### Dataset entries
────────

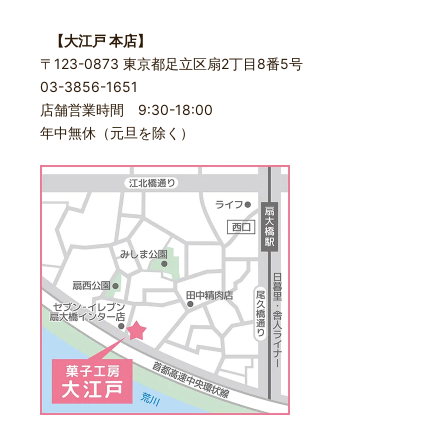
【大江戸 本店】
〒123-0873 東京都足立区扇2丁目8番5号
03-3856-1651
店舗営業時間 9:30-18:00
年中無休（元旦を除く）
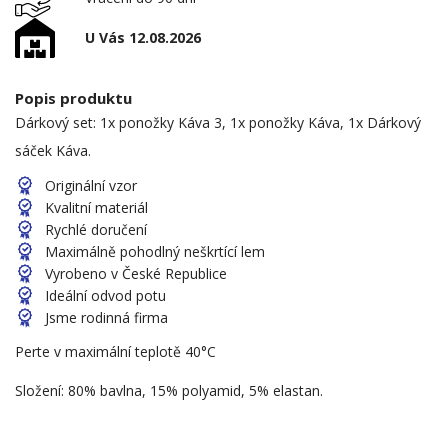
U Vás 12.08.2026
Popis produktu
Dárkový set: 1x ponožky Káva 3, 1x ponožky Káva, 1x Dárkový
sáček Káva.
Originální vzor
Kvalitní materiál
Rychlé doručení
Maximálně pohodlný neškrtící lem
Vyrobeno v České Republice
Ideální odvod potu
Jsme rodinná firma
Perte v maximální teplotě 40°C
Složení: 80% bavlna, 15% polyamid, 5% elastan.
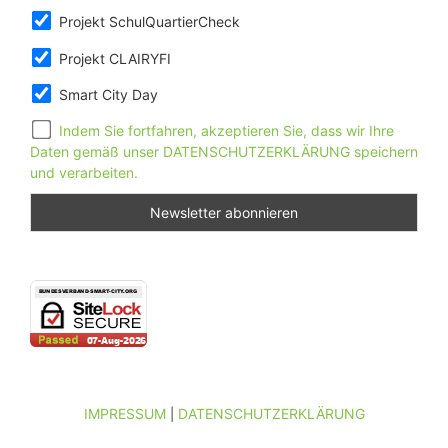
Projekt SchulQuartierCheck
Projekt CLAIRYFI
Smart City Day
Indem Sie fortfahren, akzeptieren Sie, dass wir Ihre
Daten gemäß unser DATENSCHUTZERKLÄRUNG speichern
und verarbeiten.
IMPRESSUM
DATENSCHUTZERKLÄRUNG
|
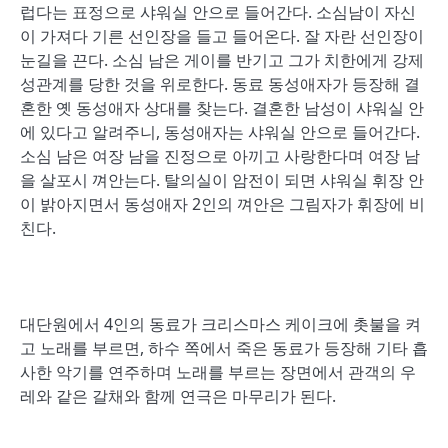
럽다는 표정으로 샤워실 안으로 들어간다. 소심남이 자신
이 가져다 기른 선인장을 들고 들어온다. 잘 자란 선인장이
눈길을 끈다. 소심 남은 게이를 반기고 그가 치한에게 강제
성관계를 당한 것을 위로한다. 동료 동성애자가 등장해 결
혼한 옛 동성애자 상대를 찾는다. 결혼한 남성이 샤워실 안
에 있다고 알려주니, 동성애자는 샤워실 안으로 들어간다.
소심 남은 여장 남을 진정으로 아끼고 사랑한다며 여장 남
을 살포시 껴안는다. 탈의실이 암전이 되면 샤워실 휘장 안
이 밝아지면서 동성애자 2인의 껴안은 그림자가 휘장에 비
친다.
대단원에서 4인의 동료가 크리스마스 케이크에 촛불을 켜
고 노래를 부르면, 하수 쪽에서 죽은 동료가 등장해 기타 흡
사한 악기를 연주하며 노래를 부르는 장면에서 관객의 우
레와 같은 갈채와 함께 연극은 마무리가 된다.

────────

### Task directions
Every line above should be printed again word for word, without its pictures.

### Written answer
【大江戸 本店】
〒123-0873 東京都足立区扇2丁目8番5号
03-3856-1651
店舗営業時間 9:30-18:00
年中無休（元旦を除く）
U Vás 12.08.2026
Popis produktu
Dárkový set: 1x ponožky Káva 3, 1x ponožky Káva, 1x Dárkový
sáček Káva.
Originální vzor
Kvalitní materiál
Rychlé doručení
Maximálně pohodlný neškrtící lem
Vyrobeno v České Republice
Ideální odvod potu
Jsme rodinná firma
Perte v maximální teplotě 40°C
Složení: 80% bavlna, 15% polyamid, 5% elastan.
Projekt SchulQuartierCheck
Projekt CLAIRYFI
Smart City Day
Indem Sie fortfahren, akzeptieren Sie, dass wir Ihre
Daten gemäß unser DATENSCHUTZERKLÄRUNG speichern
und verarbeiten.
IMPRESSUM
DATENSCHUTZERKLÄRUNG
|
럽다는 표정으로 샤워실 안으로 들어간다. 소심남이 자신
이 가져다 기른 선인장을 들고 들어온다. 잘 자란 선인장이
눈길을 끈다. 소심 남은 게이를 반기고 그가 치한에게 강제
성관계를 당한 것을 위로한다. 동료 동성애자가 등장해 결
혼한 옛 동성애자 상대를 찾는다. 결혼한 남성이 샤워실 안
에 있다고 알려주니, 동성애자는 샤워실 안으로 들어간다.
소심 남은 여장 남을 진정으로 아끼고 사랑한다며 여장 남
을 살포시 껴안는다. 탈의실이 암전이 되면 샤워실 휘장 안
이 밝아지면서 동성애자 2인의 껴안은 그림자가 휘장에 비
친다.
대단원에서 4인의 동료가 크리스마스 케이크에 촛불을 켜
고 노래를 부르면, 하수 쪽에서 죽은 동료가 등장해 기타 흡
사한 악기를 연주하며 노래를 부르는 장면에서 관객의 우
레와 같은 갈채와 함께 연극은 마무리가 된다.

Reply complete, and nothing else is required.